La revanche du phosphogypse
22 décembre 2023
22 décembre 2023
Longtemps décrié comme une substance polluante et préjudiciable à l’environnement, le phosphogypse vient d’être réhabilité, jeudi 15 décembre, comme étant une substance productive, par des scientifiques en conclave, à Gafsa, principal centre tunisien d’extraction du phosphate qui la génère indirectement.
Le phosphate extrait du bassin minier de Gafsa est expédié aux usines du Groupe Chimique Tunisien à Gabès où elles lavent ce phosphate, le traitent et y ajoutent du soufre pour fabriquer l’acide phosphorique. L’opération génère des déchets rejetés par les usines, ce sont ces déchets qui sont appelés « phosphogypse », ils sont constitués de boues saturées de métaux lourds, dont on dit qu’elles sont radioactives, car le phosphate tunisien et le phosphate marocain contiennent des éléments radioactifs.
Comme l’a montré African Manager dans un article publié le 24 octobre 2023, sous le titre « le phosphate tunisien embarrasse la presse française », prétextant pour des raisons inavouées ce rejet du phosphogypse, ladite presse, en particulier, publie, depuis des années, régulièrement, des articles hostiles au phosphate tunisien et aux engrais chimiques à base d’acide phosphorique fabriqué à partir du phosphate tunisien.
Or, voilà que la Science reconnaît à cette substance des mérites et des avantages, à l’instar d’autres « déchets » locaux comme le résidu ou rejet des huileries de transformation des olives tunisiennes en huile d’olive, appelé « margine ».
Justement, les participants à la journée scientifique tenue jeudi dernier à Gafsa sur la valorisation des phosphogypses se sont penchés sur « le comportement mécanique des briques de phosphogypse non cuites utilisées comme matériau de construction » , recommandant de réviser le cadre juridique tunisien régissant cette substance en la retirant de la liste des substances dangereuses et en la considérant comme une substance productive.
Lors de cette journée scientifique organisée conjointement par le ministère de l’Industrie, de l’énergie, et des mines, celui de l’Environnement et celui de l’Enseignement supérieur et de la recherche scientifique, avec le soutien de la Banque européenne pour la reconstruction et le développement (BERD) et de l’Ambassade britannique à Tunis, les participants , des chercheurs universitaires et autres acteurs et opérateurs du monde économique, ont souligné la nécessité de sensibiliser davantage toutes les parties prenantes à l’importance de valoriser le phosphogypse et d’initier son exploitation dans plusieurs domaines.

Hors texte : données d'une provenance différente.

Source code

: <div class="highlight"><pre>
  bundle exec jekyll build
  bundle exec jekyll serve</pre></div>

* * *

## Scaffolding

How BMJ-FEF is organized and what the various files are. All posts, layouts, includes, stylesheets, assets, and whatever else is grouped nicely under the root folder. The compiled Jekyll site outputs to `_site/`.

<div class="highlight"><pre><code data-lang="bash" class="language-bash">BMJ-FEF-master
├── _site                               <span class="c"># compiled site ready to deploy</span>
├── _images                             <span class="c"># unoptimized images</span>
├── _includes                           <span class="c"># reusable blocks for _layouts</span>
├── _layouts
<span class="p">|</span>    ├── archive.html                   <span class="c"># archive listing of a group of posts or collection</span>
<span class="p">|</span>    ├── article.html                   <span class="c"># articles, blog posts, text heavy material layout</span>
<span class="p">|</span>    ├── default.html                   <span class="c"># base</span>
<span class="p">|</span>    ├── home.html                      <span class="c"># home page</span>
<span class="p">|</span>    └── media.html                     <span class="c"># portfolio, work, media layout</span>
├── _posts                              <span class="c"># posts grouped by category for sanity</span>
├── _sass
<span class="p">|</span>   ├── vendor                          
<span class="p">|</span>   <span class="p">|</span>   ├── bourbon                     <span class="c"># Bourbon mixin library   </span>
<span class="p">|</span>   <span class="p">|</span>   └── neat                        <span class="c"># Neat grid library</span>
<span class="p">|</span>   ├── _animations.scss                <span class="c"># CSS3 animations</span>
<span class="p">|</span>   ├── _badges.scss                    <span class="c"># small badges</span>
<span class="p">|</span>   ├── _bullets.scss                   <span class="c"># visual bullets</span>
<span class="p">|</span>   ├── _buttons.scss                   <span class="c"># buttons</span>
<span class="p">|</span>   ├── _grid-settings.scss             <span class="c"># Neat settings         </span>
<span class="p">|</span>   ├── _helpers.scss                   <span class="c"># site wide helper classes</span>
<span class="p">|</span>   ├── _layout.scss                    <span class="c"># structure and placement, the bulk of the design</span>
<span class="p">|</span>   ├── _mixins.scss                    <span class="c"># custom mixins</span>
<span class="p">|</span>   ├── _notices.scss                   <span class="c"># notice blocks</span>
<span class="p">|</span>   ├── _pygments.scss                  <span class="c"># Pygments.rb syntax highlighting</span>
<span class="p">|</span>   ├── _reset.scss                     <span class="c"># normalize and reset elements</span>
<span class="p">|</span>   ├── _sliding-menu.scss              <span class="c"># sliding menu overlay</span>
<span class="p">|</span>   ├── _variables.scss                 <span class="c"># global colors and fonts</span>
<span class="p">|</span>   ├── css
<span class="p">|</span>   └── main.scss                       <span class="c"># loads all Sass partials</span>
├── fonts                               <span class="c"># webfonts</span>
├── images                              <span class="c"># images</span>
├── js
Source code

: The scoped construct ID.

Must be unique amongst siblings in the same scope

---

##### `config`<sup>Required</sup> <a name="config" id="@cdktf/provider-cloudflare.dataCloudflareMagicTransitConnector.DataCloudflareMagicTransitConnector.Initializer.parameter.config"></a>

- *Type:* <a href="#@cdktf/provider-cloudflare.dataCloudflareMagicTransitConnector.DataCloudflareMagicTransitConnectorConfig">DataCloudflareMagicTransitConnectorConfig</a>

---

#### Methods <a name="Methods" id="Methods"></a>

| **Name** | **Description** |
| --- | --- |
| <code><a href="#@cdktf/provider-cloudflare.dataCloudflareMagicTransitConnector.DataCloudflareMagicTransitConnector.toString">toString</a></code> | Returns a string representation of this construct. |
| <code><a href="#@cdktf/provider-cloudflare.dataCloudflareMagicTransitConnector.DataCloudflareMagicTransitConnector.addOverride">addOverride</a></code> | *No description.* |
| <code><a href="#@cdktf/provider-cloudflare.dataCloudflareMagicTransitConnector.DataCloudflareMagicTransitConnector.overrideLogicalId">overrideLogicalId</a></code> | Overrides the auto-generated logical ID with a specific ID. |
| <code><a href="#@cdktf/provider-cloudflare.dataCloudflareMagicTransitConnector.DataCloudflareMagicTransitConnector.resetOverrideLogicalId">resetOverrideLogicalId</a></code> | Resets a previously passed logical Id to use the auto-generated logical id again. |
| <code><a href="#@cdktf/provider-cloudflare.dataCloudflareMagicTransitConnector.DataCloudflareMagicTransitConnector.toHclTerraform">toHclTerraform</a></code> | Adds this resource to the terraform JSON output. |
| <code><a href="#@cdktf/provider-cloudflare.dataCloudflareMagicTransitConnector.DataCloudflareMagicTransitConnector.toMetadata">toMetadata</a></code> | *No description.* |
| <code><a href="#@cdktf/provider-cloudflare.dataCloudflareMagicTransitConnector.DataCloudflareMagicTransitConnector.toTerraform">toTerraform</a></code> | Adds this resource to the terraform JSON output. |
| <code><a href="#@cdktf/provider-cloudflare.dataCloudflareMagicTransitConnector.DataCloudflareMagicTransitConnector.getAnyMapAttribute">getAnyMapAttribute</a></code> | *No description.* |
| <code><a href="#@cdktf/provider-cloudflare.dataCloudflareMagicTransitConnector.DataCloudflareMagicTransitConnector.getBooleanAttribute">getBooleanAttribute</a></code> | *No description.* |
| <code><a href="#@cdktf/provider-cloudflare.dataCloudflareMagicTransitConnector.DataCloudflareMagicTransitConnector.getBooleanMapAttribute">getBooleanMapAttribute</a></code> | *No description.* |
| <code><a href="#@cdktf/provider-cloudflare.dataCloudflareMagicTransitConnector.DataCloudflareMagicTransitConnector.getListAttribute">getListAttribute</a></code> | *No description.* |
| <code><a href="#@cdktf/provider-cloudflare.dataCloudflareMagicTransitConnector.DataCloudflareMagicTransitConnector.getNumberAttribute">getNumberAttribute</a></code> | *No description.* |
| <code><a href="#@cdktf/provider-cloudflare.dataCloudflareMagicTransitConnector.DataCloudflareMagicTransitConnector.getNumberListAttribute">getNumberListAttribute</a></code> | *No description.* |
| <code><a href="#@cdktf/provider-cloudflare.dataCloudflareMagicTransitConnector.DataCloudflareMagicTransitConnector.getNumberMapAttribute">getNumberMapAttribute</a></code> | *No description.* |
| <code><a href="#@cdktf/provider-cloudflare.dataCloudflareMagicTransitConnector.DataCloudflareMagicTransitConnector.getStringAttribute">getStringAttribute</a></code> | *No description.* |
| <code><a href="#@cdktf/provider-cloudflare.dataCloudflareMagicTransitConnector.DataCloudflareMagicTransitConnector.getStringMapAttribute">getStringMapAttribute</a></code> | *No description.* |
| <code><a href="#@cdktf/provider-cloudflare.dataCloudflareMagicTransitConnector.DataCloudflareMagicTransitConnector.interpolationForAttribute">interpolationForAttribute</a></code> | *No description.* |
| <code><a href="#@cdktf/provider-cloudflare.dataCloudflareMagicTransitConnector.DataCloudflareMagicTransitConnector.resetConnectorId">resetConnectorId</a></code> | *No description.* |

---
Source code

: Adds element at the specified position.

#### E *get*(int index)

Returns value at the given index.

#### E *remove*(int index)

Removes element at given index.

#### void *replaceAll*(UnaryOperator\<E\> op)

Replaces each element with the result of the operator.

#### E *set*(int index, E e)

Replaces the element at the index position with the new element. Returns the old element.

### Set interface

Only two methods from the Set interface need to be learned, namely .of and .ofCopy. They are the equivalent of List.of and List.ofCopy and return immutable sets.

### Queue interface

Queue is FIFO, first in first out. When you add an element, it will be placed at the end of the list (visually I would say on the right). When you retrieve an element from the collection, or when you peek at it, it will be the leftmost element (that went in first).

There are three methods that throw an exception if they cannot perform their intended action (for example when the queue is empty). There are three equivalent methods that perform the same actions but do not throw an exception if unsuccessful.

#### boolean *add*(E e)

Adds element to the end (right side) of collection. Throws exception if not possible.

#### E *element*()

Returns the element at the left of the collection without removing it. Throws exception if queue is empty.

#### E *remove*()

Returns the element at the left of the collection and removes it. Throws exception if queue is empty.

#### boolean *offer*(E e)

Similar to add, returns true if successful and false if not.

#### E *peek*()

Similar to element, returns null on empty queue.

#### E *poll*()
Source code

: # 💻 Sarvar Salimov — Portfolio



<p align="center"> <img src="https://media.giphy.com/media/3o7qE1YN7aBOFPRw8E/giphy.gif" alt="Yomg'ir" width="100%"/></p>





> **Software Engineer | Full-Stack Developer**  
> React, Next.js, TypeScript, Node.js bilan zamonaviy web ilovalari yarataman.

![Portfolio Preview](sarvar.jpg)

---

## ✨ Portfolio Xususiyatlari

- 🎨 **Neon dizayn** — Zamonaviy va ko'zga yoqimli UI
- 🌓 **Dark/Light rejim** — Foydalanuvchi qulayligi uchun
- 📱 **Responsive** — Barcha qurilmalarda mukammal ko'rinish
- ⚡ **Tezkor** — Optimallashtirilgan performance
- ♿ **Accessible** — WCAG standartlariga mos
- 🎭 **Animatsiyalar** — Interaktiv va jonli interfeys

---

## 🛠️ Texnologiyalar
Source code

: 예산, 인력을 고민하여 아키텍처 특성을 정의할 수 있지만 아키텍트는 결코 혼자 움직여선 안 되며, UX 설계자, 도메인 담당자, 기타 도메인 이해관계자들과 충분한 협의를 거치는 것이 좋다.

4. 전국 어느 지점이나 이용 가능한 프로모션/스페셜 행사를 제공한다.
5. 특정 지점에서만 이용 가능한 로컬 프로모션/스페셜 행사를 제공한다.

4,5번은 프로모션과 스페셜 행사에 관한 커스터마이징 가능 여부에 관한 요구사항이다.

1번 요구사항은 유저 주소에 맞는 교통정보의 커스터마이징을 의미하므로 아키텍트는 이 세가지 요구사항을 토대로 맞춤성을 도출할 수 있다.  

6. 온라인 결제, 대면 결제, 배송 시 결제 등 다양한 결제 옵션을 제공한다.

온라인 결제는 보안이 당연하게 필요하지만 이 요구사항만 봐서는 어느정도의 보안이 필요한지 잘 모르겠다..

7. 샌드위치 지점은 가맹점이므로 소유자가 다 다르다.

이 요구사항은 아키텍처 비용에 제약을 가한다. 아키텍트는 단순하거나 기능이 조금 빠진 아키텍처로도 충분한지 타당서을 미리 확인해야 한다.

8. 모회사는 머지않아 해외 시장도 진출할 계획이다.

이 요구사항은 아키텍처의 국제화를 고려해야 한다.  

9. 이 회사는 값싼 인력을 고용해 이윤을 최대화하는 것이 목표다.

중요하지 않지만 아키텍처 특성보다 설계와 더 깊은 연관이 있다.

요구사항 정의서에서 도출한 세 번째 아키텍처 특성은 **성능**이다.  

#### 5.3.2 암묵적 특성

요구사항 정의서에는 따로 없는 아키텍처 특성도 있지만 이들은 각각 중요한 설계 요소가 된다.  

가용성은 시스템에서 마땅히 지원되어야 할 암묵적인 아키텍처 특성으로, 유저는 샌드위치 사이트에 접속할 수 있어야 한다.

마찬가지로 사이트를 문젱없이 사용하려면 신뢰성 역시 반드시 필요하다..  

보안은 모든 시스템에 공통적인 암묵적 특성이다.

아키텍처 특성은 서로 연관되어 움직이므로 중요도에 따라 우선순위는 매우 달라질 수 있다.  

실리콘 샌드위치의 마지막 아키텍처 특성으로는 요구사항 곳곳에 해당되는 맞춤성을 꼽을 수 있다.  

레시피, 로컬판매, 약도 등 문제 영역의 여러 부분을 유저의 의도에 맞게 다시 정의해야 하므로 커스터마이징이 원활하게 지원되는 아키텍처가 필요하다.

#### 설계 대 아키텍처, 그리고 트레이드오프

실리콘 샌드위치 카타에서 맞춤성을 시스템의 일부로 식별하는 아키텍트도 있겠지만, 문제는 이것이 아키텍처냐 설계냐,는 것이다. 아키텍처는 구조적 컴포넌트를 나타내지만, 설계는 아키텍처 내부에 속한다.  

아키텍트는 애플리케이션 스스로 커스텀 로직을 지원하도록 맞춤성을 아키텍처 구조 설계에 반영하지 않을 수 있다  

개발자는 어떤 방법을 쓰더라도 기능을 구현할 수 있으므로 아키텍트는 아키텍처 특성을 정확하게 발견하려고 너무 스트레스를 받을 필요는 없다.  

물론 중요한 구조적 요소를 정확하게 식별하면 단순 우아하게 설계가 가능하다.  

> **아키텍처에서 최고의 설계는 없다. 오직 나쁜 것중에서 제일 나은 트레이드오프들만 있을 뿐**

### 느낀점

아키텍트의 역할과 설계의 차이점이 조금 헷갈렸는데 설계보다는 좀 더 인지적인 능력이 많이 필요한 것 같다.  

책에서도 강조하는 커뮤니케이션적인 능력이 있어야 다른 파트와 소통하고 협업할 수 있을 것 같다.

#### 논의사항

Ces recommandations de la journée scientifique de Gafsa font suite aux conclusions formulées par un comité scientifique formé de représentants de tous les intervenants dans ce domaine, qui a révélé que les expériences scientifiques, industrielles et des laboratoires en Tunisie, ont démontré la possibilité de valoriser les phosphogypses dans de nombreux domaines, surtout dans les secteurs de l’agriculture, de l’industrie, des matériaux de construction et de l’infrastructure routière, montrant les perspectives prometteuses, en particulier la valorisation économique et environnementale de cette substance.
Dans le même contexte, le Comité a souligné que la proportion de métaux lourds et d’éléments radioactifs contenus dans les phosphogypses tunisiens était relativement faible, s’appuyant sur des critères et des limites de risques fixées par les législations internationales en vigueur et celles adoptées par les recherches scientifiques
D’ailleurs, n’en déplaise aux détracteurs signalés, la Tunisie a été jusqu’à présent, le seul pays à avoir classé les phosphogypses comme substance dangereuse contrairement aux autres pays.
Aussi, faut-il s’attendre sûrement à une révision de cette position, à la lumière de ces recommandations.
La journée scientifique a permis de formuler une approche participative, associant chercheurs universitaires, professionnels et ministères concernés, pour le reclassement des phosphogypses, en tant que substance productive propre à être valorisée au service du développement dans le respect de l’environnement.
L’événement a également permis d’examiner le thème des phosphogypses avec des professionnels dans le domaine juridique et technique afin de prendre connaissance des expériences mondiales en matière de gestion et de valorisation de cette substance dans d’autres pays.